Luke Morgan Britton, NME

More notably, lead single “HUMBLE.” takes on new meaning within the album. As a standalone cut, it seems like an admonishment of lessers from the rightful king. But here there is a clear yin-yang relationship between the song and the track that precedes it, “PRIDE.” The latter is standoffish and holier than thou, weighing a hypothetical perfect world against the one we’ve got.

Sheldon Pearce, Pitchfork

The simple, vicious loop at the center of “DNA” sets the musical tone for Damn. – a marked contrast with the elaborate, shape-shifting instrumentals that were common on To Pimp a Butterfly. Fox News appears again as a punching bag.

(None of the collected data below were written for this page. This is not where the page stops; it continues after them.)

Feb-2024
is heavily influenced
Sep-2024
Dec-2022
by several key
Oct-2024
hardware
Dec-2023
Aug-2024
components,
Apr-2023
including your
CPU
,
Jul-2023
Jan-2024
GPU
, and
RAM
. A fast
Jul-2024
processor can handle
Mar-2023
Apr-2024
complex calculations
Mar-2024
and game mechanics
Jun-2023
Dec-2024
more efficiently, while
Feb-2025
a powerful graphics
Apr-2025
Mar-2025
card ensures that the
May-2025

Elias Leight, Mosi Reeves, Christina Lee, Rolling Stone

As if to underline it, DAMN. arrives bearing an old-fashioned backwards message, of the kind seldom heard since the mid-80s furore about hidden calls to satanism and suicide on heavy rock albums. Played backwards, a track called “FEAR.” finds Lamar bemoaning “the pain in my heart carrying the burden for the struggle.

Alexis Petridis, The Guardian

The track listing features two of the Seven Deadly Sins from Christian mythology (PRIDE. and LUST.), but one could argue that all seven sins are present. BLOOD. is wrath, and as for envy, sloth, gluttony, or greed, well, they’re sort of peppered all throughout the album. But that’s difficult to avoid when you’re coming off a Grammy, a platinum-selling record, and overwhelming adoration from fans and critics.

Jude Brewer, Cultured Vultures

THIS BEAT IS FUCKING MONSTROUS. Holy shit, this album just took the most sudden twist. I haven’t been this shocked since the deer collided with the car at the beginning of Get Out. I must focus. This is thumping. More Kendrick over trap beats, please.

Yoh on DNA., DJ Booth

This isn’t the album’s most memorable track, but its enjoyable mix of influences sees Lamar borrowing the warped guitars and pitch-shifted vocals from Frank Ocean’s sonic toolbox, before attempting his best Andre 3000 falsetto on the chorus.

Maeve McDermott on PRIDE., USA Today

Huh. Musically this is like an indie track – washed out, major chord, Mac Demarco-style guitar smiling over a simple drum beat.